Months later, after going back and forth over sketches by email, we approved three-door closets with adjoining open shelves for both guest rooms. But the sketches didn’t include a rendering of the perforations, and I left them up to Josefina, who is artistic director of the architectural firm that built Casa Nana. What would she finally decide? When we received photos, we finally saw the perforated dots: A strangely familiar geometric pattern. I immediately loved it. It seemed so unusual, yet so fitting. But why did it seem so fitting?
It took a minute but I remembered the tiles we kept from the original house, mixing them into a patchwork that we repeated throughout the house, from center hallway to rear master bedroom. And when a house is almost done, you don’t want to pull colors and patterns from thin air. You want to pull from what you already have. In the kitchen, we already matched a blue accent color from the same tile. Our door numbers are the color of the tinted accent windows. The arches out back reflect the pediments over the front door and windows. The arched ceiling over the tub repeats in the foyer of the master bedroom, and so on.

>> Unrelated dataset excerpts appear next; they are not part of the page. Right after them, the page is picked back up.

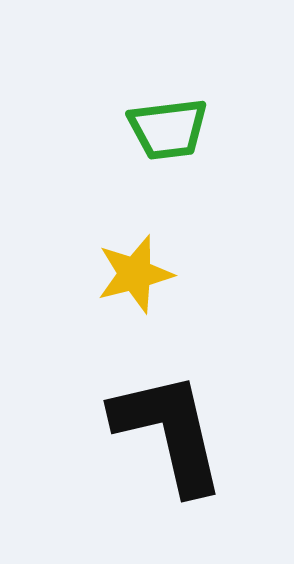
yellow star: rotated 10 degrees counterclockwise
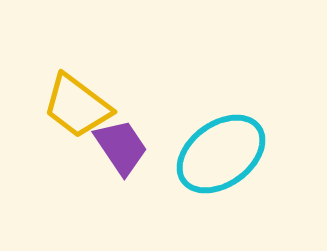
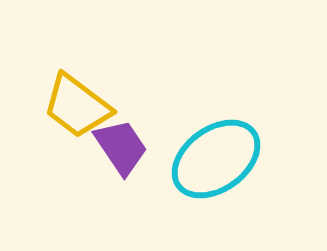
cyan ellipse: moved 5 px left, 5 px down
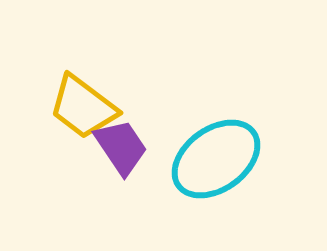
yellow trapezoid: moved 6 px right, 1 px down
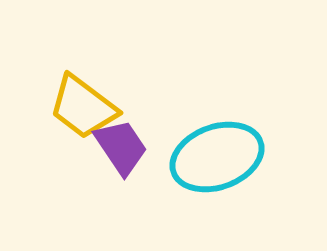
cyan ellipse: moved 1 px right, 2 px up; rotated 16 degrees clockwise
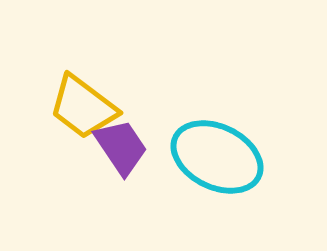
cyan ellipse: rotated 46 degrees clockwise
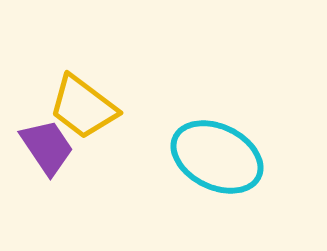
purple trapezoid: moved 74 px left
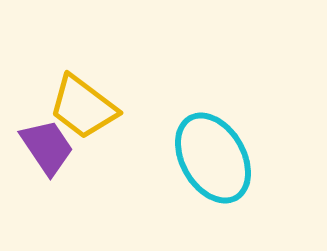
cyan ellipse: moved 4 px left, 1 px down; rotated 34 degrees clockwise
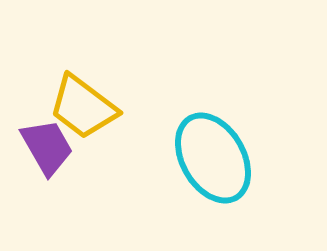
purple trapezoid: rotated 4 degrees clockwise
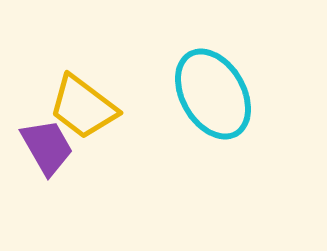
cyan ellipse: moved 64 px up
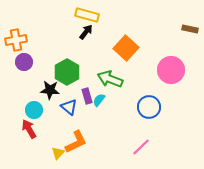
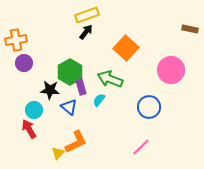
yellow rectangle: rotated 35 degrees counterclockwise
purple circle: moved 1 px down
green hexagon: moved 3 px right
purple rectangle: moved 6 px left, 9 px up
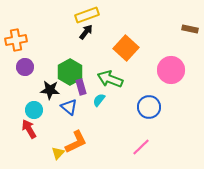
purple circle: moved 1 px right, 4 px down
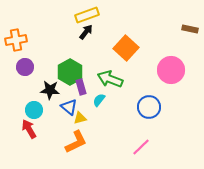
yellow triangle: moved 22 px right, 35 px up; rotated 32 degrees clockwise
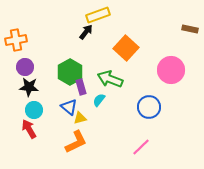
yellow rectangle: moved 11 px right
black star: moved 21 px left, 3 px up
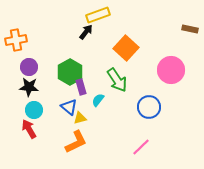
purple circle: moved 4 px right
green arrow: moved 7 px right, 1 px down; rotated 145 degrees counterclockwise
cyan semicircle: moved 1 px left
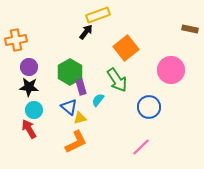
orange square: rotated 10 degrees clockwise
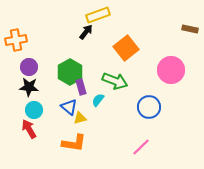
green arrow: moved 2 px left, 1 px down; rotated 35 degrees counterclockwise
orange L-shape: moved 2 px left, 1 px down; rotated 35 degrees clockwise
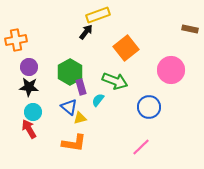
cyan circle: moved 1 px left, 2 px down
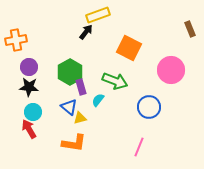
brown rectangle: rotated 56 degrees clockwise
orange square: moved 3 px right; rotated 25 degrees counterclockwise
pink line: moved 2 px left; rotated 24 degrees counterclockwise
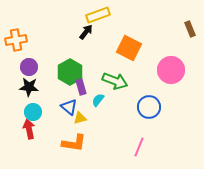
red arrow: rotated 18 degrees clockwise
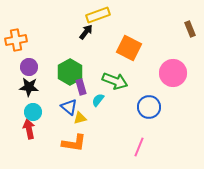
pink circle: moved 2 px right, 3 px down
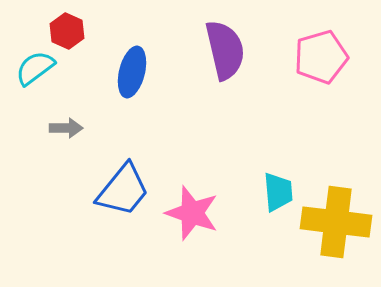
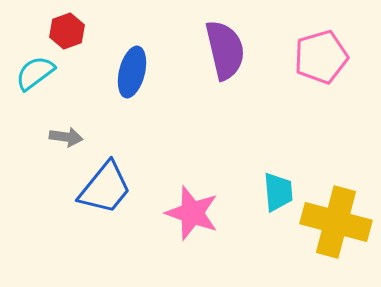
red hexagon: rotated 16 degrees clockwise
cyan semicircle: moved 5 px down
gray arrow: moved 9 px down; rotated 8 degrees clockwise
blue trapezoid: moved 18 px left, 2 px up
yellow cross: rotated 8 degrees clockwise
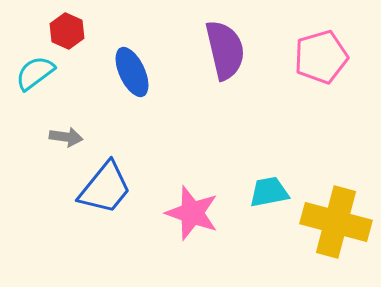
red hexagon: rotated 16 degrees counterclockwise
blue ellipse: rotated 39 degrees counterclockwise
cyan trapezoid: moved 9 px left; rotated 96 degrees counterclockwise
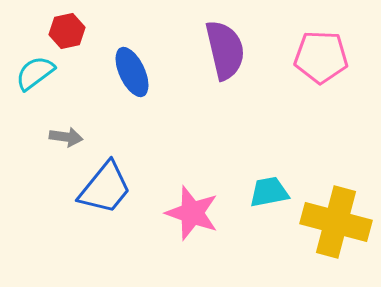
red hexagon: rotated 24 degrees clockwise
pink pentagon: rotated 18 degrees clockwise
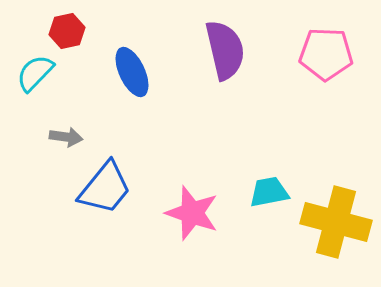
pink pentagon: moved 5 px right, 3 px up
cyan semicircle: rotated 9 degrees counterclockwise
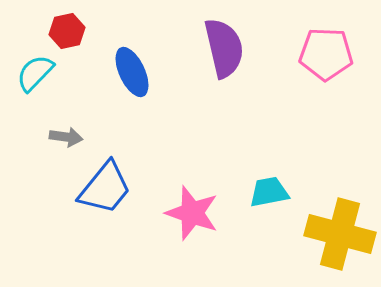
purple semicircle: moved 1 px left, 2 px up
yellow cross: moved 4 px right, 12 px down
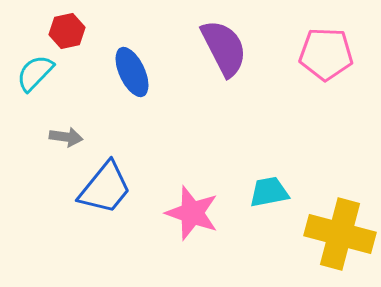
purple semicircle: rotated 14 degrees counterclockwise
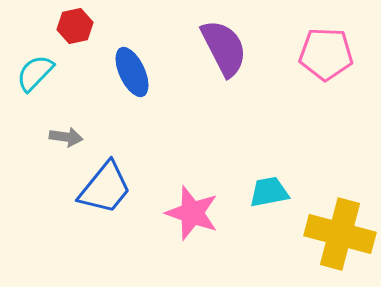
red hexagon: moved 8 px right, 5 px up
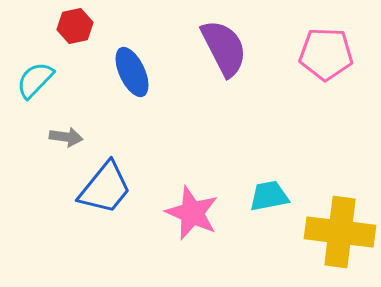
cyan semicircle: moved 7 px down
cyan trapezoid: moved 4 px down
pink star: rotated 4 degrees clockwise
yellow cross: moved 2 px up; rotated 8 degrees counterclockwise
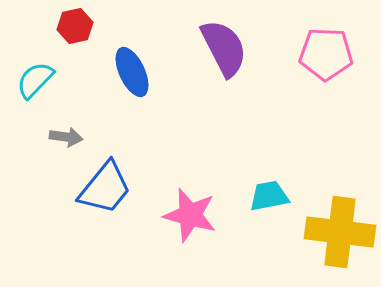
pink star: moved 2 px left, 2 px down; rotated 8 degrees counterclockwise
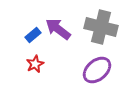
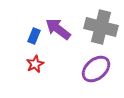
blue rectangle: moved 1 px right, 1 px down; rotated 28 degrees counterclockwise
purple ellipse: moved 1 px left, 1 px up
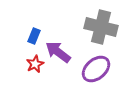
purple arrow: moved 23 px down
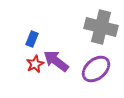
blue rectangle: moved 2 px left, 3 px down
purple arrow: moved 2 px left, 9 px down
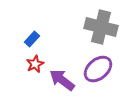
blue rectangle: rotated 21 degrees clockwise
purple arrow: moved 6 px right, 19 px down
purple ellipse: moved 2 px right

So that pattern on the closet doors is not an ancient cuneiform, it’s an established motif that we’re repeating.
Combining wood and lacquer was not only economical, but the lacquer opened up color possibilities. We chose neutral tones for the bedrooms. All that green on the floor gave me pause (and maybe a small stroke) at first, although now that it’s all installed, I wouldn’t change a thing. Do I seem like a color coward for favoring all natural finishes and a gray facade? I promise you, when the artwork comes in, I’ll make my case that I’m actually color courageous.
All along, we’ve been conscious of balancing materials and textures: smooth chukúm plaster, rough raw rock, polished tile, Brazilian hardwood throughout, and wrought iron. I would like a traditional armoire for the bedroom in the original part of the house, but that will have to wait.
Our center hall lights are surely one of a kind. Josefina found three large tinted blown-glass teardrop globes and illuminated them from recessed lights. I haven’t seen them in person yet, which is frustrating. This is a bit of an experiment, we admit. How well do the globes diffuse the light? We won’t know until we see it.
When all the center hall doors are open, the teardrops are supposed to lead your eye through to the terrace, then through the garden and to the rear casita. We needed a contrasting, somewhat more stately light fixture to emphasize the terminus of the hallway (although visually, the line continues as a garden path).
So, speaking of wrought iron, we can now verify that it’s true. Expats like to tell you how they can show a picture of something to a fabricator, and for a fraction of the cost of the same item at retail, get a pretty reasonable facsimile. I’ve wanted to have one of those success stories to report, and now I do.
We sent a catalog shot from a high-end home Los Angeles-based decor center, left image at the top of this post, and Candiles & Decoración created what you see at the right. The copy is much bigger than the original, too, scaled to the width of the center hall. (That’s not my tile or door in the background. I think it was photographed at the Reyes Rios + Larrain gorgeous offices on Calle 62. Who wouldn’t kill for that floor?)
We didn’t want anything too complicated or busy, or difficult to keep pretty. I also wanted something fairly classic, since we were leaning so contemporary elsewhere. The circular wagon-wheel shape mirrors the outline of our ceiling fans and a porthole window, so we’re abiding by that little rule about repeating motifs.
It also reflects the circles I’m pacing in while I await my next trip to Yucatán in August.